But they say the drought is even worse, because the grass in their pastures is just not growing, so some are coming up with imaginative ways to feed their herds.

Cattle Producer Buck Aultman says "There will be a lot of people wondering what we're doing throwing watermelons to cows, when they see this."

But Aultman says cows love watermelons, so the rejects from his melon crop he gives to his herd to keep them as happy as possible. The last month of heat and drought has really taken a toll on cows.  "It's been pretty bad."

This pasture should be ready to cut for hay, as well as feeding all these cows. But the drought has the grass so short, it can't even support the cows.  "We're feeding. What little bit of hay we have. We don't have a lot," Aultman said.

Aultman says with hay already in very short supply, and cow feed costs skyrocketing, sold off about 30 heifers.  "I carried them to the market and sold them."

Just because of the cost of feeding them. "I just can't afford to feed them right now."

Many other South Georgia cattle producers are also selling their cows, and that could affect the price you pay for beef at the supermarket soon.

Tift County Extension Coordinator Brian Tankersley said, "When take home that trickling down effect of losing these brood cows in numbers, then eventually supply and demand works. You are going to have a high demand for the beef supply you have."

To escape the heat, Aultman's cows have stayed in the shade of the woods, not grazing. "They're just not going to gain near as much weight. They are not going to have their weight potential when it comes calving season this fall."

And Aultman wonders if that could also lead to smaller calves these cows produce, which could make this drought have an even longer lasting impact on Georgia's livestock industry.
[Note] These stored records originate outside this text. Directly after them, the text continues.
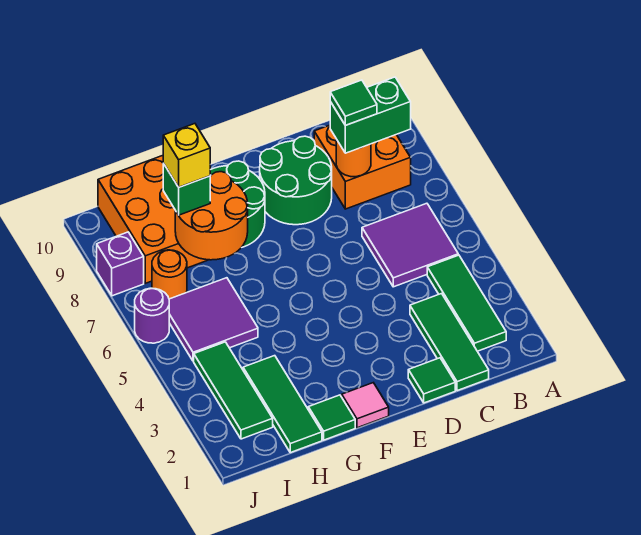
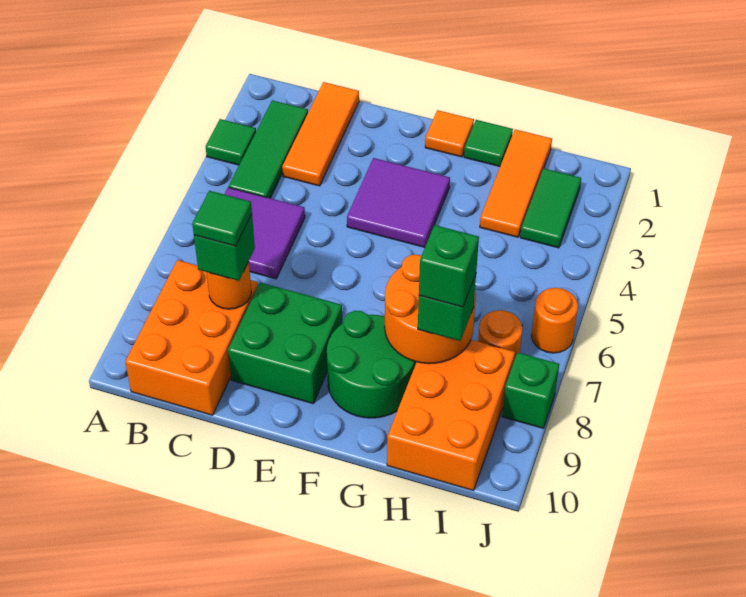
orange brick B8:C9 level 1 -> orange brick B8:C10 level 1
green brick B8:C8 level 3 -> green brick C8 level 3
green tile C1:C3 level 1 -> orange tile C1:C3 level 1
green tile D1 level 1 -> green tile A3 level 1
green round brick D8:E9 level 1 -> green brick D8:E9 level 1
pink tile F1 level 1 -> orange tile F1 level 1
green tile H1:H3 level 1 -> orange tile H1:H3 level 1
purple tile H5:I6 level 1 -> purple tile E3:F4 level 1
yellow brick H8 level 4 -> green brick H8 level 4
green tile I2:I4 level 1 -> green tile I2:I3 level 1
purple round brick J6 level 1 -> orange round brick J6 level 1
purple brick J8 level 1 -> green brick J8 level 1

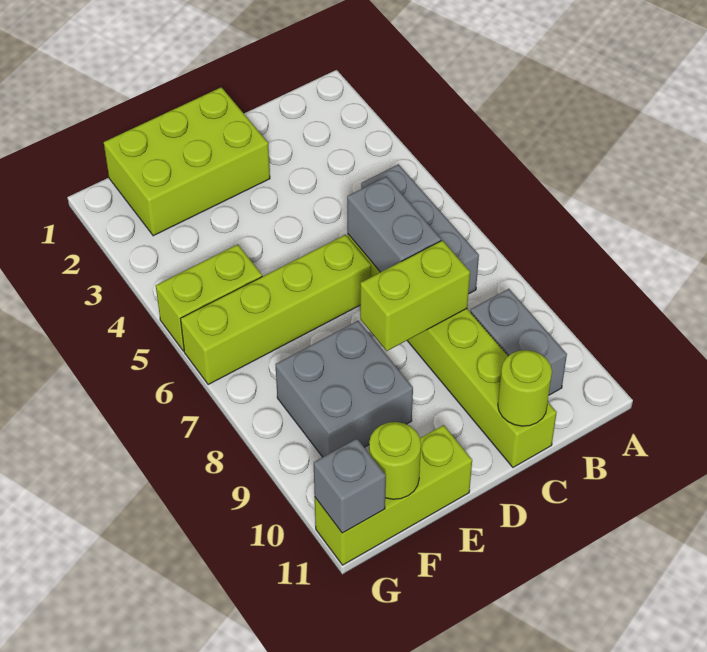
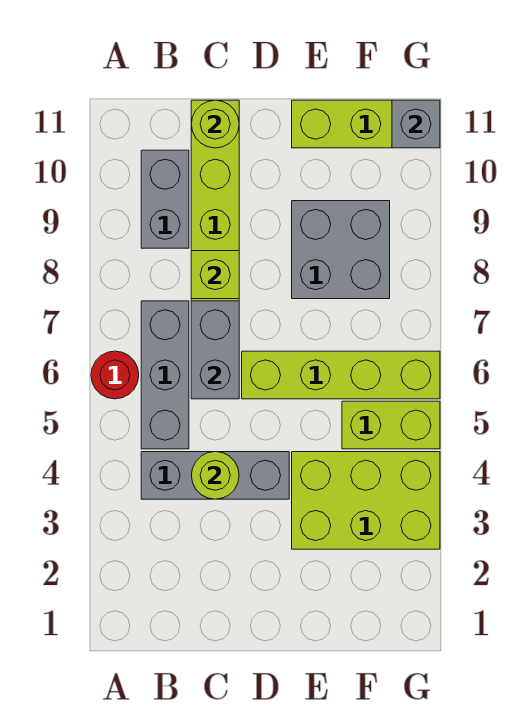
none -> red round brick A6 level 1
none -> grey brick B4:D4 level 1
lime brick C8:D8 level 2 -> lime brick C8 level 2
lime brick D1:F2 level 1 -> lime brick E3:G4 level 1
lime round brick F11 level 2 -> lime round brick C4 level 2

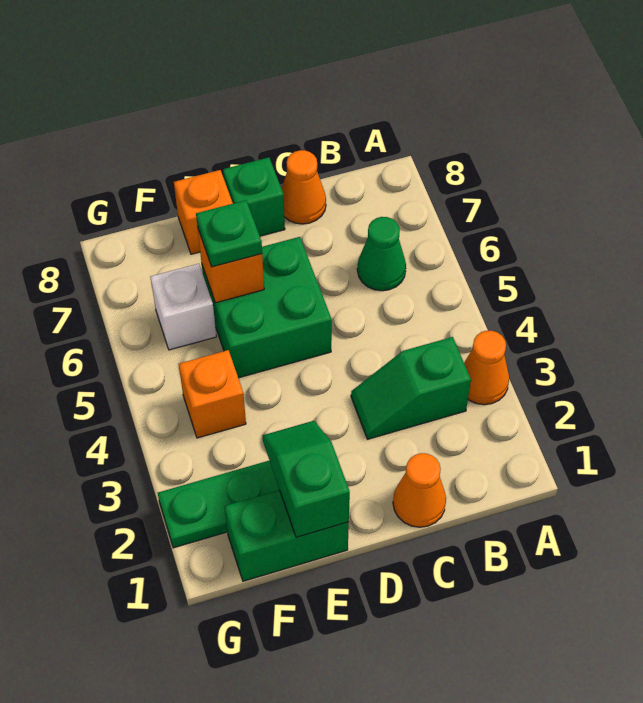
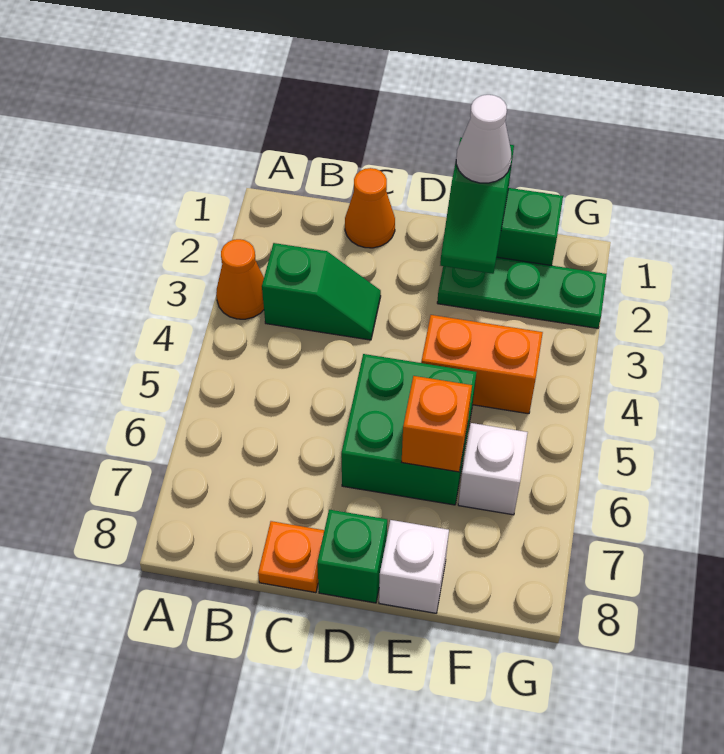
green cone B6 level 1 -> none
orange cone C8 level 1 -> orange plate C8 level 1
none -> white cone E1 level 3
green plate E6 level 3 -> none
orange brick E8 level 1 -> white brick E8 level 1
orange brick F4 level 1 -> orange brick E4:F4 level 1

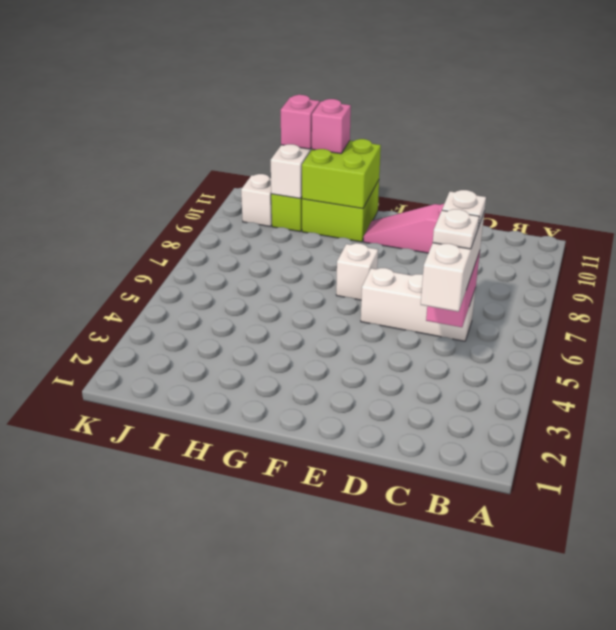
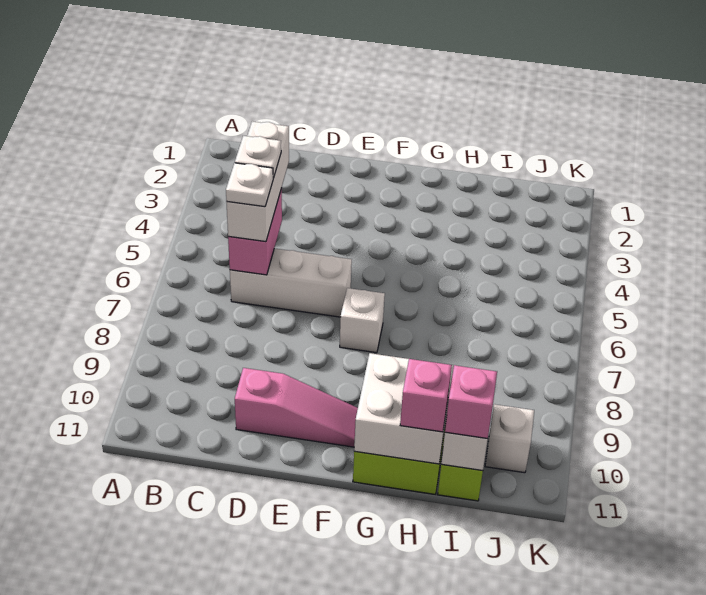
lime brick G10:H11 level 2 -> white brick G10:H11 level 2

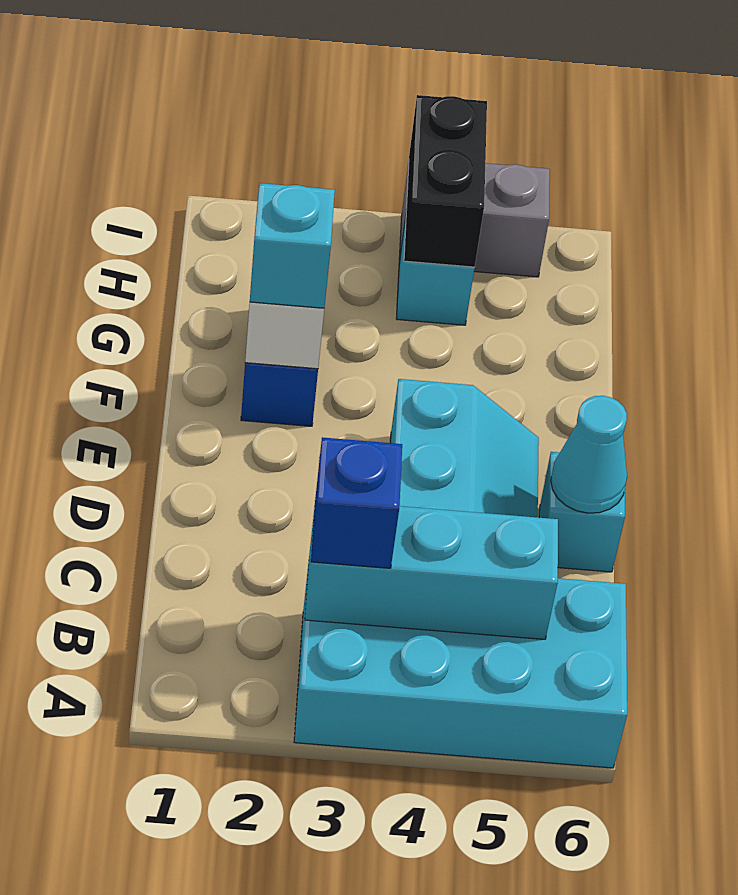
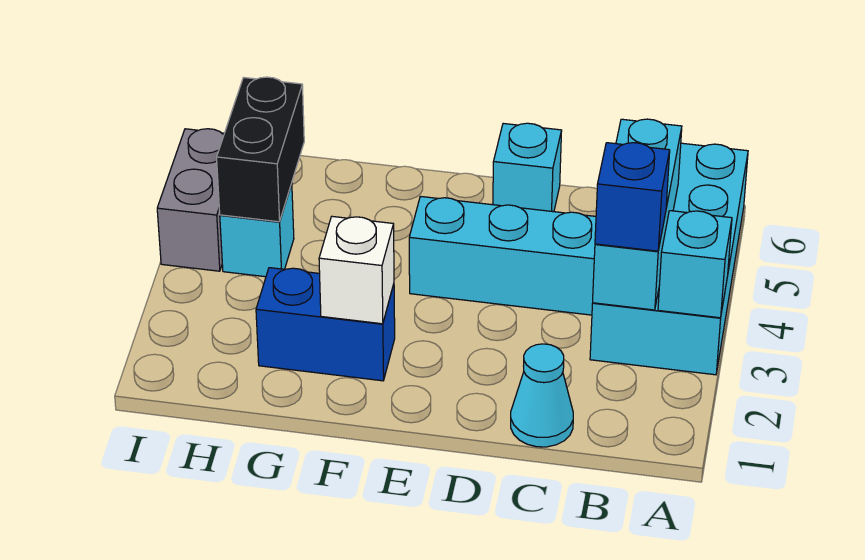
cyan cone D6 level 2 -> cyan cone C1 level 1
cyan brick F2 level 3 -> cyan brick A3 level 2
black brick H4:I4 level 2 -> black brick H4:H5 level 2

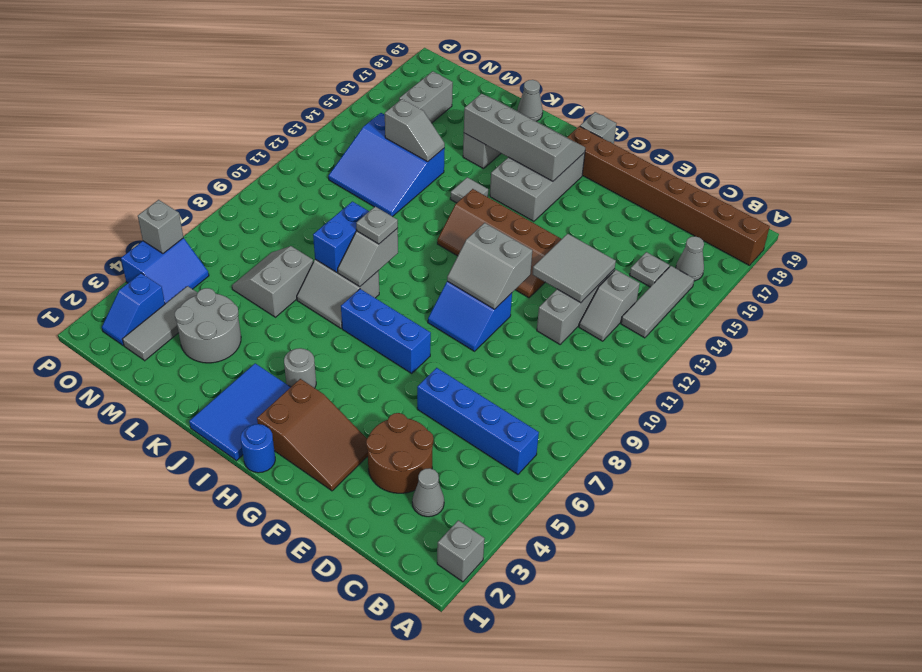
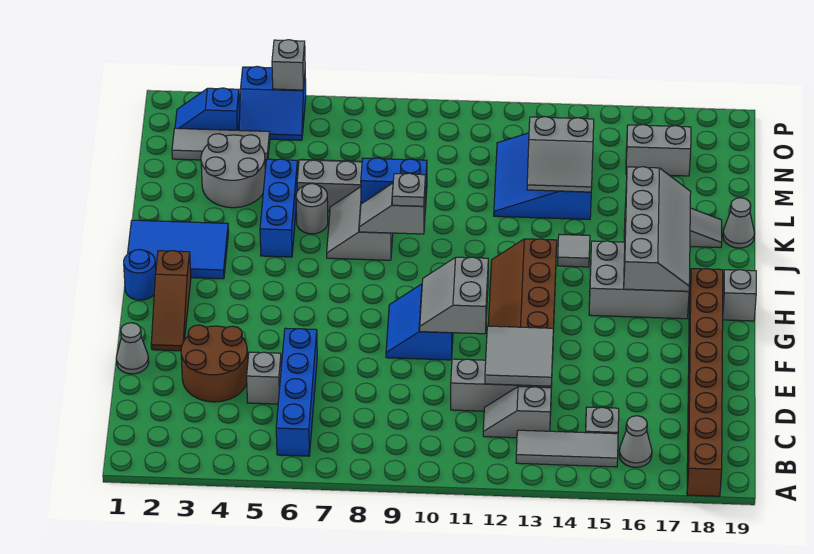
grey brick A2 level 1 -> grey brick D5 level 1
grey cone C3 level 1 -> grey cone E1 level 1
brown slope F2:H3 level 1 top H -> brown slope F2:H2 level 1 top H
blue brick G7:I7 level 1 -> blue brick J5:L5 level 1
grey round brick I4 level 1 -> grey round brick K6 level 1
grey slope L14:M14 level 2 top M -> grey slope L13:M14 level 2 top M

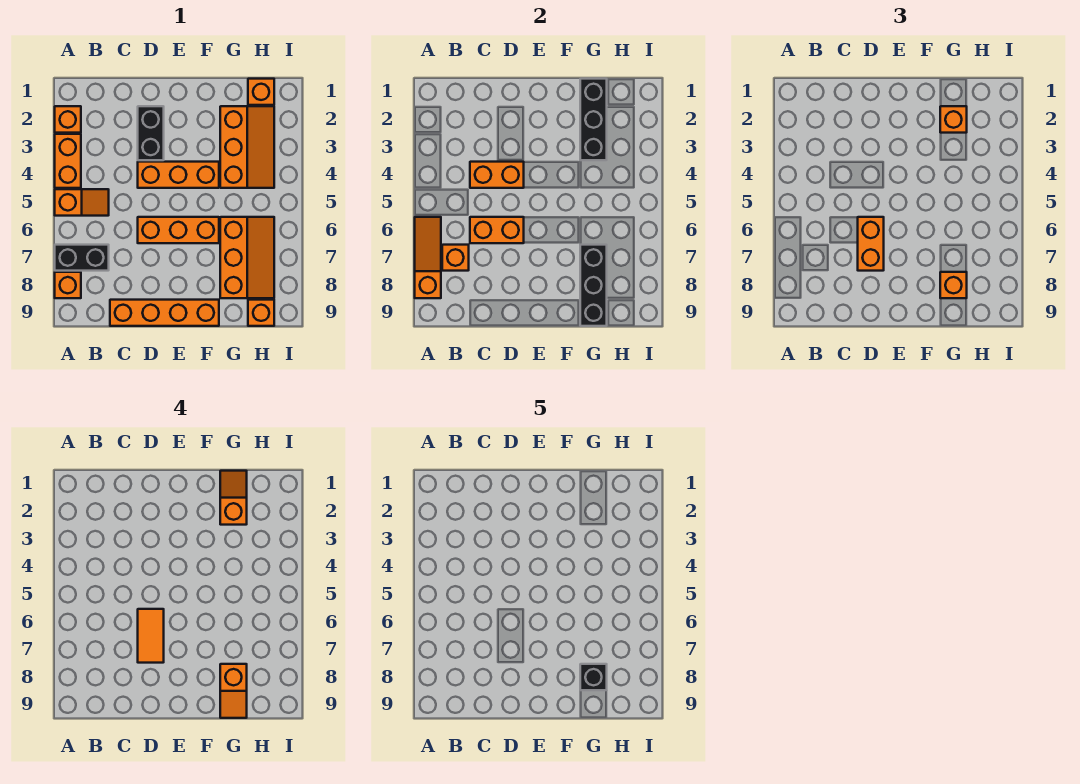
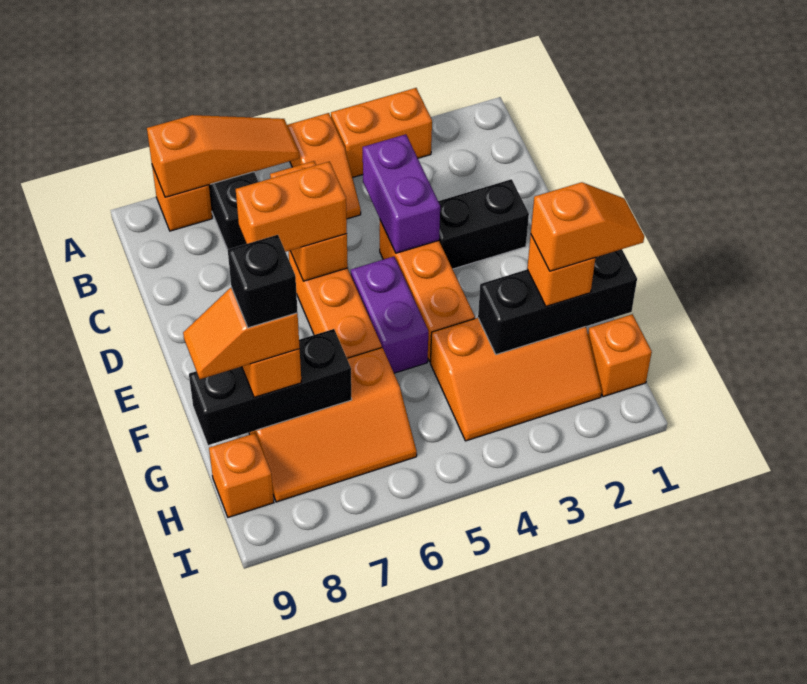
orange brick A2 level 1 -> none
orange brick B7 level 2 -> none
orange brick C4:D4 level 2 -> purple brick C4:D4 level 2
orange brick C9:F9 level 1 -> none
orange tile D6:D7 level 4 -> none
none -> purple brick E5:F5 level 1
As Aultman feeds his cows hay now, he can't store any for the winter. And he has to wonder what he will feed them then. So those watermelon treats could be important as livestock producers struggle to keep their cows healthy in this extreme heat and drought.

Georgia's beef cattle industry has a two point one billion dollar impact. There are 16,000 beef producers in Georgia, with more than one million cattle.